**Prompt**
What follows are records. Restate all of them word for word.

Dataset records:
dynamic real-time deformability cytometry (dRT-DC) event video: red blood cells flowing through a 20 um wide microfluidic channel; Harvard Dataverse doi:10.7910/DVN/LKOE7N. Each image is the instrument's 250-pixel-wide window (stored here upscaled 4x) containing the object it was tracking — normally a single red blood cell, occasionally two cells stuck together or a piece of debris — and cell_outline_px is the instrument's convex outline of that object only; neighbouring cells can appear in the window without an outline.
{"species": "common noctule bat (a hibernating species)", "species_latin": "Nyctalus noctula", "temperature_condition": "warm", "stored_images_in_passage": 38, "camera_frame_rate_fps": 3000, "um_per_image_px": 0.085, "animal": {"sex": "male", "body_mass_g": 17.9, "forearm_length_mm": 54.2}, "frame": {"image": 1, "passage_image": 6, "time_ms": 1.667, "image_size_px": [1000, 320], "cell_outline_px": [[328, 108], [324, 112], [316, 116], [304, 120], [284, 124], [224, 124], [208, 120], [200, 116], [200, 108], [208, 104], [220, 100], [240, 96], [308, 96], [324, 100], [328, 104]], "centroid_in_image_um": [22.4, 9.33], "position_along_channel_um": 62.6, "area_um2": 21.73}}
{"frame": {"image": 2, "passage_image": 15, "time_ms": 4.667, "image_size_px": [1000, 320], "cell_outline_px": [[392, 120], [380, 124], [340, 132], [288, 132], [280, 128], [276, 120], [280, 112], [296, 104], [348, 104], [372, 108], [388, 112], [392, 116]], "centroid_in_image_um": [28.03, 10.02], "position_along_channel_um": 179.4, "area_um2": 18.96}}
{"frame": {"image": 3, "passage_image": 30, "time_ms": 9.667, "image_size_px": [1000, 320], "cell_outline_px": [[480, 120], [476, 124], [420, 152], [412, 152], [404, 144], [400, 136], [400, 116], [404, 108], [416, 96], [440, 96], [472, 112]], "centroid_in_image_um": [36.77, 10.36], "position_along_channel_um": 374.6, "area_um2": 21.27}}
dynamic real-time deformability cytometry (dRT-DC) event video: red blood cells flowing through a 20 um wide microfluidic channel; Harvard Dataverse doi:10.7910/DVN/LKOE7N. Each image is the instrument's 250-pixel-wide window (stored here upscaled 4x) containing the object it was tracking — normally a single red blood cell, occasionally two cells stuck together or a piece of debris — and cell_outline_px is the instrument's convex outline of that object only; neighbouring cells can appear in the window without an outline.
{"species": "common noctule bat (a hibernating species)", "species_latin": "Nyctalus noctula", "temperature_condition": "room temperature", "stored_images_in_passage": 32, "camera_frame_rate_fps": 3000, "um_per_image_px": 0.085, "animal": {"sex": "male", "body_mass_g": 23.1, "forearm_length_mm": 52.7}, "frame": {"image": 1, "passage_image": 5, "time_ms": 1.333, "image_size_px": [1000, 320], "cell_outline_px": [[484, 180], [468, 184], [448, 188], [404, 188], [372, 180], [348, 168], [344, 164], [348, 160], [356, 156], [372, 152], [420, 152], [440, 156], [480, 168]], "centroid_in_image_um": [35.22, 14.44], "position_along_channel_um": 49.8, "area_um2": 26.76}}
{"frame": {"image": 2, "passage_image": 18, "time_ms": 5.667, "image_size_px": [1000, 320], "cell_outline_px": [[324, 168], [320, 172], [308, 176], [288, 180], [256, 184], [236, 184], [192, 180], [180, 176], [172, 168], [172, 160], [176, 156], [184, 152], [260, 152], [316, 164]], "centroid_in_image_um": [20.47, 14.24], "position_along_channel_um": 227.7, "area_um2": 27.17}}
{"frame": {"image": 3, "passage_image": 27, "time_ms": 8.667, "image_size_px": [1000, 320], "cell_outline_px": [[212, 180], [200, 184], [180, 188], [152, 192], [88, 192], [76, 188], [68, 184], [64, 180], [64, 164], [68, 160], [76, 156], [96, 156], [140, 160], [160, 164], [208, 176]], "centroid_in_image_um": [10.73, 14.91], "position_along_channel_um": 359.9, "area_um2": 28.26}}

**Final answer**
dynamic real-time deformability cytometry (dRT-DC) event video: red blood cells flowing through a 20 um wide microfluidic channel; Harvard Dataverse doi:10.7910/DVN/LKOE7N. Each image is the instrument's 250-pixel-wide window (stored here upscaled 4x) containing the object it was tracking — normally a single red blood cell, occasionally two cells stuck together or a piece of debris — and cell_outline_px is the instrument's convex outline of that object only; neighbouring cells can appear in the window without an outline.
{"species": "common noctule bat (a hibernating species)", "species_latin": "Nyctalus noctula", "temperature_condition": "warm", "stored_images_in_passage": 38, "camera_frame_rate_fps": 3000, "um_per_image_px": 0.085, "animal": {"sex": "male", "body_mass_g": 17.9, "forearm_length_mm": 54.2}, "frame": {"image": 1, "passage_image": 6, "time_ms": 1.667, "image_size_px": [1000, 320], "cell_outline_px": [[328, 108], [324, 112], [316, 116], [304, 120], [284, 124], [224, 124], [208, 120], [200, 116], [200, 108], [208, 104], [220, 100], [240, 96], [308, 96], [324, 100], [328, 104]], "centroid_in_image_um": [22.4, 9.33], "position_along_channel_um": 62.6, "area_um2": 21.73}}
{"frame": {"image": 2, "passage_image": 15, "time_ms": 4.667, "image_size_px": [1000, 320], "cell_outline_px": [[392, 120], [380, 124], [340, 132], [288, 132], [280, 128], [276, 120], [280, 112], [296, 104], [348, 104], [372, 108], [388, 112], [392, 116]], "centroid_in_image_um": [28.03, 10.02], "position_along_channel_um": 179.4, "area_um2": 18.96}}
{"frame": {"image": 3, "passage_image": 30, "time_ms": 9.667, "image_size_px": [1000, 320], "cell_outline_px": [[480, 120], [476, 124], [420, 152], [412, 152], [404, 144], [400, 136], [400, 116], [404, 108], [416, 96], [440, 96], [472, 112]], "centroid_in_image_um": [36.77, 10.36], "position_along_channel_um": 374.6, "area_um2": 21.27}}
dynamic real-time deformability cytometry (dRT-DC) event video: red blood cells flowing through a 20 um wide microfluidic channel; Harvard Dataverse doi:10.7910/DVN/LKOE7N. Each image is the instrument's 250-pixel-wide window (stored here upscaled 4x) containing the object it was tracking — normally a single red blood cell, occasionally two cells stuck together or a piece of debris — and cell_outline_px is the instrument's convex outline of that object only; neighbouring cells can appear in the window without an outline.
{"species": "common noctule bat (a hibernating species)", "species_latin": "Nyctalus noctula", "temperature_condition": "room temperature", "stored_images_in_passage": 32, "camera_frame_rate_fps": 3000, "um_per_image_px": 0.085, "animal": {"sex": "male", "body_mass_g": 23.1, "forearm_length_mm": 52.7}, "frame": {"image": 1, "passage_image": 5, "time_ms": 1.333, "image_size_px": [1000, 320], "cell_outline_px": [[484, 180], [468, 184], [448, 188], [404, 188], [372, 180], [348, 168], [344, 164], [348, 160], [356, 156], [372, 152], [420, 152], [440, 156], [480, 168]], "centroid_in_image_um": [35.22, 14.44], "position_along_channel_um": 49.8, "area_um2": 26.76}}
{"frame": {"image": 2, "passage_image": 18, "time_ms": 5.667, "image_size_px": [1000, 320], "cell_outline_px": [[324, 168], [320, 172], [308, 176], [288, 180], [256, 184], [236, 184], [192, 180], [180, 176], [172, 168], [172, 160], [176, 156], [184, 152], [260, 152], [316, 164]], "centroid_in_image_um": [20.47, 14.24], "position_along_channel_um": 227.7, "area_um2": 27.17}}
{"frame": {"image": 3, "passage_image": 27, "time_ms": 8.667, "image_size_px": [1000, 320], "cell_outline_px": [[212, 180], [200, 184], [180, 188], [152, 192], [88, 192], [76, 188], [68, 184], [64, 180], [64, 164], [68, 160], [76, 156], [96, 156], [140, 160], [160, 164], [208, 176]], "centroid_in_image_um": [10.73, 14.91], "position_along_channel_um": 359.9, "area_um2": 28.26}}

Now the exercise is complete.